§ **Task objective**
Can you extend the guide on deduplicating Wikidata query results, picking up right after its last line?

----- Passage to read -----

Patterns

Deduplication

Handle multi-valued properties cleanly. Use SAMPLE for single values, GROUP_CONCAT for lists, and DISTINCT to remove duplicates.

The Duplicate Problem

Wikidata often has multiple values for the same property (multiple occupations, multiple citizenships, etc.). This causes row multiplication in query results.

Problem: Duplicated Rows
Run ↗
# This produces duplicate rows for multi-paradigm languages
SELECT ?lang ?langLabel ?paradigmLabel
WHERE {
  ?lang wdt:P31 wd:Q9143 ;
        wdt:P3966 ?paradigm .

  SERVICE wikibase:label {
    bd:serviceParam wikibase:language "en" .
  }
}
LIMIT 30

Solution 1: SAMPLE (Pick One)

Get One Paradigm Per Language
Run ↗
SELECT ?lang ?langLabel
       (SAMPLE(?paradigmLabel) AS ?oneParadigm)
WHERE {
  ?lang wdt:P31 wd:Q9143 ;
        wdt:P3966 ?paradigm .

  SERVICE wikibase:label {
    bd:serviceParam wikibase:language "en" .
  }
}
GROUP BY ?lang ?langLabel
LIMIT 30
Museums with One Country
Run ↗
SELECT ?museum ?museumLabel
       (SAMPLE(?countryLabel) AS ?country)
       (SAMPLE(?cityLabel) AS ?city)

----- Record extracts -----

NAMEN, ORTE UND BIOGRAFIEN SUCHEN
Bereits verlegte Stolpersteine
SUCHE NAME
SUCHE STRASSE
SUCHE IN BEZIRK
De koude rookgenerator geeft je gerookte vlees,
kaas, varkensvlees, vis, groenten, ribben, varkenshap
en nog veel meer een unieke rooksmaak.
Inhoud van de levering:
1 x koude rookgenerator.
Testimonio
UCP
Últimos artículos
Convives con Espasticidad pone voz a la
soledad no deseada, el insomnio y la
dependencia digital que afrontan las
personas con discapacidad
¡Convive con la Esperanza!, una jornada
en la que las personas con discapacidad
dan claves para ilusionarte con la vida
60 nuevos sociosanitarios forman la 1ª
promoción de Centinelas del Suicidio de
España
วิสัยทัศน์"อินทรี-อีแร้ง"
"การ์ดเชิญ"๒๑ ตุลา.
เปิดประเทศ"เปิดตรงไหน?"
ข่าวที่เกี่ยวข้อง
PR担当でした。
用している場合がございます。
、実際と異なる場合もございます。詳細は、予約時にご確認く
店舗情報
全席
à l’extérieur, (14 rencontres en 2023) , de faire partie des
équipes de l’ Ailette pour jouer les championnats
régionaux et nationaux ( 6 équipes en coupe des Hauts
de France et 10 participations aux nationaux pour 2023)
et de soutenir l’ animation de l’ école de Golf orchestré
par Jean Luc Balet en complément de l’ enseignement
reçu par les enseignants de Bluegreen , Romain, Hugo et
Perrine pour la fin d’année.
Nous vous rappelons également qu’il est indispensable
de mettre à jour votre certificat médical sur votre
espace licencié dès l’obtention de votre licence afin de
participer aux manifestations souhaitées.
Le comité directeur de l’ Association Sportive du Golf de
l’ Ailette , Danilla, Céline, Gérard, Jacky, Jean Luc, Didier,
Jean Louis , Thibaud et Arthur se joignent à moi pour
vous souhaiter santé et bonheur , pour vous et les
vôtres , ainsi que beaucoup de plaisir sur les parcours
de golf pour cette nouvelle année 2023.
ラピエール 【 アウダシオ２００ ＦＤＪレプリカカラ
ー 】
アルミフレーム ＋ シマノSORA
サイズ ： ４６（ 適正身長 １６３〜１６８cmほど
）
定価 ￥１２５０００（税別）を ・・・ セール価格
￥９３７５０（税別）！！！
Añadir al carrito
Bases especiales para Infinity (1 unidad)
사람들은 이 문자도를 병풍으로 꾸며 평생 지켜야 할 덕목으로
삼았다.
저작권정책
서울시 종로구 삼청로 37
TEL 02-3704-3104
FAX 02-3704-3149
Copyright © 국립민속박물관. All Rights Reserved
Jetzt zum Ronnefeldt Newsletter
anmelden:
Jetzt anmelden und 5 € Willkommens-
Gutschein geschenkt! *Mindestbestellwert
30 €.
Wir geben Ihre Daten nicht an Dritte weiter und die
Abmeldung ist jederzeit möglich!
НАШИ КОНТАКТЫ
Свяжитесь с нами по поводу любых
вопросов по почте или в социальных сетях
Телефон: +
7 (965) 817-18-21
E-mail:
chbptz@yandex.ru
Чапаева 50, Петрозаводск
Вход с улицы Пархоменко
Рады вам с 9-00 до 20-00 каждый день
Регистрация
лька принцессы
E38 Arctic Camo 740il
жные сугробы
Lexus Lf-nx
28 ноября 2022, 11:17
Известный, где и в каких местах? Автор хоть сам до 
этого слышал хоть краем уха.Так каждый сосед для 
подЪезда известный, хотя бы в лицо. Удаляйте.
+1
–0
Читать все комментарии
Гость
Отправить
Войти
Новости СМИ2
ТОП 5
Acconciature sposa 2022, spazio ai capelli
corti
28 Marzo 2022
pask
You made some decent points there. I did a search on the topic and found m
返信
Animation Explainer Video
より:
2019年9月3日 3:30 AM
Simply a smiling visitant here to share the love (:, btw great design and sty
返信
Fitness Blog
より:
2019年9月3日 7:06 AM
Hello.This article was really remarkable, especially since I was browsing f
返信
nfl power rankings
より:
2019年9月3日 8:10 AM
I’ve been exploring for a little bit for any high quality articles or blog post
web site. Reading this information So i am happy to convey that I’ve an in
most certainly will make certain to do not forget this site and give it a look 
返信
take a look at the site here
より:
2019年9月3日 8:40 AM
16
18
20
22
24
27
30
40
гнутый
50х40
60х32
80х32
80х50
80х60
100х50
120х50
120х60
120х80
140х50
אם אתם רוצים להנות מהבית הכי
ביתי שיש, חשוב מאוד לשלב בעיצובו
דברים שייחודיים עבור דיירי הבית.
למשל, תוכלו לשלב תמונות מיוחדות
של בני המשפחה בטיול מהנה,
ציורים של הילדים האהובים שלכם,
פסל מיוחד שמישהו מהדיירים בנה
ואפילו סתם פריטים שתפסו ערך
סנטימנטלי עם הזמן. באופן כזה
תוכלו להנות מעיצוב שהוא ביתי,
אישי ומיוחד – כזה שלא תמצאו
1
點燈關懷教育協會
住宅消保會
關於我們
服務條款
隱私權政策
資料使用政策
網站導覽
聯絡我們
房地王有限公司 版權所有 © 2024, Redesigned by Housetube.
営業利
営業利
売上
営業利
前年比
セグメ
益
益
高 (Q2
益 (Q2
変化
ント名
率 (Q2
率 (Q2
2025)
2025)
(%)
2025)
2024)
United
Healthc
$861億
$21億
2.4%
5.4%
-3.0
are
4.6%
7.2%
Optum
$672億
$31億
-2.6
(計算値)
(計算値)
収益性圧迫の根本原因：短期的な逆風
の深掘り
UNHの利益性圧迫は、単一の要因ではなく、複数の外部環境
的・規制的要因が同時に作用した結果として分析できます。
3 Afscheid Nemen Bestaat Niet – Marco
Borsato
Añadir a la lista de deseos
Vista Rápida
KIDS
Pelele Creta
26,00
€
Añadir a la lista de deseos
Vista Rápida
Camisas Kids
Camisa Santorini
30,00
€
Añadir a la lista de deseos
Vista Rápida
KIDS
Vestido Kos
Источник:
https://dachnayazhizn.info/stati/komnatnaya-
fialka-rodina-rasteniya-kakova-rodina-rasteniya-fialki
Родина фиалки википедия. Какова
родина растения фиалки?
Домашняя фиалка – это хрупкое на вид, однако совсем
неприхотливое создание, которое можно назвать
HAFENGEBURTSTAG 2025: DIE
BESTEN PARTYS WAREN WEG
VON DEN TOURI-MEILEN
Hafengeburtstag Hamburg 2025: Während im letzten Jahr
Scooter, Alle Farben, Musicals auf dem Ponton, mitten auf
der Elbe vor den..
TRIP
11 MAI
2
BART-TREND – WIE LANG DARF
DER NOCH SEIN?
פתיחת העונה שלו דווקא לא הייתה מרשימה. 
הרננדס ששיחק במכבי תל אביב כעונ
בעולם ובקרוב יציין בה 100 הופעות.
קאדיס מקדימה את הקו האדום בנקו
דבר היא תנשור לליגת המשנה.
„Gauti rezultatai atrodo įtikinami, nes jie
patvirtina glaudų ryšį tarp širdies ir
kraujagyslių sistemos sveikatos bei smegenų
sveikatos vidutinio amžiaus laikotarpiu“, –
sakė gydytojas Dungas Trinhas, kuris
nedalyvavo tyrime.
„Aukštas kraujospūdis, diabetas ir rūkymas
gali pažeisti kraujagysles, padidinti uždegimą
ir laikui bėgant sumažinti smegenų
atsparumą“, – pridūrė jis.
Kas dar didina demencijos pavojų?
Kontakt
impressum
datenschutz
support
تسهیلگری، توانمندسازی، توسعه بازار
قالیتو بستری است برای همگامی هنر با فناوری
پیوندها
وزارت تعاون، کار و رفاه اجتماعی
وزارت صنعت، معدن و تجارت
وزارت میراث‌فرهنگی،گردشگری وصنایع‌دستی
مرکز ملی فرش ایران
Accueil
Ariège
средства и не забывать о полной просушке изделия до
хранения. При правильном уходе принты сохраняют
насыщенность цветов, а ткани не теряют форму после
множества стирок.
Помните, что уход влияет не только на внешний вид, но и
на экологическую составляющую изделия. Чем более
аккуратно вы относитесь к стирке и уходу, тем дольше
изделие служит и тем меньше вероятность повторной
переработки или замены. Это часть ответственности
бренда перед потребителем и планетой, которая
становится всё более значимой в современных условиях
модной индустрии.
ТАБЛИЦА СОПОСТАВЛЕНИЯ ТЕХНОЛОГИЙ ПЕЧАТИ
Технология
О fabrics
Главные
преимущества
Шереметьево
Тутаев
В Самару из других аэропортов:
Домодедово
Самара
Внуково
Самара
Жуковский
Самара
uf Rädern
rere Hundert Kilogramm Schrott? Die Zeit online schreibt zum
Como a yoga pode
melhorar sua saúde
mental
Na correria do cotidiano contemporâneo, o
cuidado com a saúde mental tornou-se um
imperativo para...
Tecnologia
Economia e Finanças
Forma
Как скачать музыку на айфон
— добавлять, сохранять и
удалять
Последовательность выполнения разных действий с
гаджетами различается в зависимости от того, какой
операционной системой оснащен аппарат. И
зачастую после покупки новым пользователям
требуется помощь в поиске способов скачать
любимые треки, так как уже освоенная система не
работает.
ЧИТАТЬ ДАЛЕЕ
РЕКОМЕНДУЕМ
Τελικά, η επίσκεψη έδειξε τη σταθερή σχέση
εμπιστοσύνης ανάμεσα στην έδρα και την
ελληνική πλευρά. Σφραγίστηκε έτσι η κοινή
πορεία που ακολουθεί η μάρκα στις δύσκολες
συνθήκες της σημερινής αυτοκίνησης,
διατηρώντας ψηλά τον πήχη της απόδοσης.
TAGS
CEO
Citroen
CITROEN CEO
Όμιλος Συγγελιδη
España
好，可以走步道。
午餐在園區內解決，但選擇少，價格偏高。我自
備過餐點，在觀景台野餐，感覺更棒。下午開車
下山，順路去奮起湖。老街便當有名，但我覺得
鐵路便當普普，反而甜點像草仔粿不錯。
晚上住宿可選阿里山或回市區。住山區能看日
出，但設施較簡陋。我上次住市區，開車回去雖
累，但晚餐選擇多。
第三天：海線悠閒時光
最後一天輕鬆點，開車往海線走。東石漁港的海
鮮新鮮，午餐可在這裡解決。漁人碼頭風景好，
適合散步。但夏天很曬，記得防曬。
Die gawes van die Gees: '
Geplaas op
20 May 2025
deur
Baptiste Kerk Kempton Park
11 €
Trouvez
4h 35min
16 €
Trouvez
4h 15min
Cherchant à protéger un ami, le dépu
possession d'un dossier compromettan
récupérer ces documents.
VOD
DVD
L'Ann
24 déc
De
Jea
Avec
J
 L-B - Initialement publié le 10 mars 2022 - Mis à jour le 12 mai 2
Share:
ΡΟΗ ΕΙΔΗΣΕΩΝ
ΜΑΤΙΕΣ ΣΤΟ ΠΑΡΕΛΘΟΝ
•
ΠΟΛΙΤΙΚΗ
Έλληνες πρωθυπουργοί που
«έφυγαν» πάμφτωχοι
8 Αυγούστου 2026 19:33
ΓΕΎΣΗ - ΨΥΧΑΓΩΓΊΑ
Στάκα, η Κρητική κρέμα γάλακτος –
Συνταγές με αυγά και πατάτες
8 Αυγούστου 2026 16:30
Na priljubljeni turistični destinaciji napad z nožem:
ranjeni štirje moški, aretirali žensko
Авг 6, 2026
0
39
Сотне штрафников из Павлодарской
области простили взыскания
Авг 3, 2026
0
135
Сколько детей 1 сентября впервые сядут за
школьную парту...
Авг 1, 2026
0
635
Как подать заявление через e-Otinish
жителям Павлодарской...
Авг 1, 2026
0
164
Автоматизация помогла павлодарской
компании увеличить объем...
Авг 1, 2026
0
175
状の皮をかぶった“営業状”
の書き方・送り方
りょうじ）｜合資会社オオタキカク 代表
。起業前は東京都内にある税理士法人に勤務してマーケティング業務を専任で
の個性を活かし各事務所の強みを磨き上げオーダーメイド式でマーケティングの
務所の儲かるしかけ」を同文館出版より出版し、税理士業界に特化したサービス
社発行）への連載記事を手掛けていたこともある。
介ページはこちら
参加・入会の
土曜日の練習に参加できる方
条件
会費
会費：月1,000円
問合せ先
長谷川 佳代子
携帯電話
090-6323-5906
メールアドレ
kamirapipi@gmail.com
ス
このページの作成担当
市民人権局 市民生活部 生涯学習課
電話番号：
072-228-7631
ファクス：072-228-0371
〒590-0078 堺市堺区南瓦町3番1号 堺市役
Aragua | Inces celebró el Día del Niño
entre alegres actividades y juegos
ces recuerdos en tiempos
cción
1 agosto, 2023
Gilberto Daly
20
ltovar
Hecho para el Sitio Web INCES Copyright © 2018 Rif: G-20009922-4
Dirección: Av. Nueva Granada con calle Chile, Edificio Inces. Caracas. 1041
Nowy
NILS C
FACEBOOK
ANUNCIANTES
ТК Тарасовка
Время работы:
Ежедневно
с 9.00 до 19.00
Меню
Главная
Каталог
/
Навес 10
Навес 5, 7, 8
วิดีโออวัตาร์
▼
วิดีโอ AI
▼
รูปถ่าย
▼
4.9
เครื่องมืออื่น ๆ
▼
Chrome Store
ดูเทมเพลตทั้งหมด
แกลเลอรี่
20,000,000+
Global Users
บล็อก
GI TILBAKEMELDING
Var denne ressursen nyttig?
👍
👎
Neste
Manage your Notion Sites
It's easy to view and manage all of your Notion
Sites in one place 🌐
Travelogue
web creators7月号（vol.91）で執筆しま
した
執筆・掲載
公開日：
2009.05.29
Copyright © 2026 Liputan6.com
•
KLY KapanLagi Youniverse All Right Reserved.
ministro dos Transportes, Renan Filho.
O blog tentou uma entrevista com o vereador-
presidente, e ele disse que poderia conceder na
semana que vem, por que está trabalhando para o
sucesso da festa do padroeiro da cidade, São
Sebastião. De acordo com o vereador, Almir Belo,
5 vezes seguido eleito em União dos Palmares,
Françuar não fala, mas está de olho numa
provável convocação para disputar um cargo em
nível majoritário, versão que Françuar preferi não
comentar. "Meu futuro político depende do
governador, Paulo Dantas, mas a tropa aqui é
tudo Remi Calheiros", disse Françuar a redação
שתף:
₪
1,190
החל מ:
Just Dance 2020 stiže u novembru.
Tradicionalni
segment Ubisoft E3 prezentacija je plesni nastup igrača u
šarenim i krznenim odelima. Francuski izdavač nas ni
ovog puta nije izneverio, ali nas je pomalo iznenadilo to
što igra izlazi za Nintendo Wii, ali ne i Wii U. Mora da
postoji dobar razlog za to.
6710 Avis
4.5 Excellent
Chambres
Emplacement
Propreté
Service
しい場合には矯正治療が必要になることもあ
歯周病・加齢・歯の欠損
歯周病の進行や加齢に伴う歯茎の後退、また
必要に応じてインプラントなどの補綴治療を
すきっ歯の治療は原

-----

§ **Reply to the task**
WHERE {
  ?museum wdt:P31/wdt:P279* wd:Q33506 .
  OPTIONAL { ?museum wdt:P17 ?country . }
  OPTIONAL { ?museum wdt:P131 ?city . }

  SERVICE wikibase:label {
    bd:serviceParam wikibase:language "en" .
  }
}
GROUP BY ?museum ?museumLabel
LIMIT 30

Solution 2: GROUP_CONCAT (Combine All)

List All Paradigms in One Cell
Run ↗
SELECT ?lang ?langLabel
       (GROUP_CONCAT(DISTINCT ?paradigmLabel; SEPARATOR=", ") AS ?paradigms)
WHERE {
  ?lang wdt:P31 wd:Q9143 ;
        wdt:P3966 ?paradigm .

  SERVICE wikibase:label {
    bd:serviceParam wikibase:language "en" .
  }
}
GROUP BY ?lang ?langLabel
LIMIT 30
Cities with All Alternative Names
Run ↗
SELECT ?city ?cityLabel
       (GROUP_CONCAT(DISTINCT ?altName; SEPARATOR=" | ") AS ?aliases)
WHERE {
  ?city wdt:P31 wd:Q515 ;
        wdt:P17 wd:Q142 .  # France
  OPTIONAL { ?city skos:altLabel ?altName .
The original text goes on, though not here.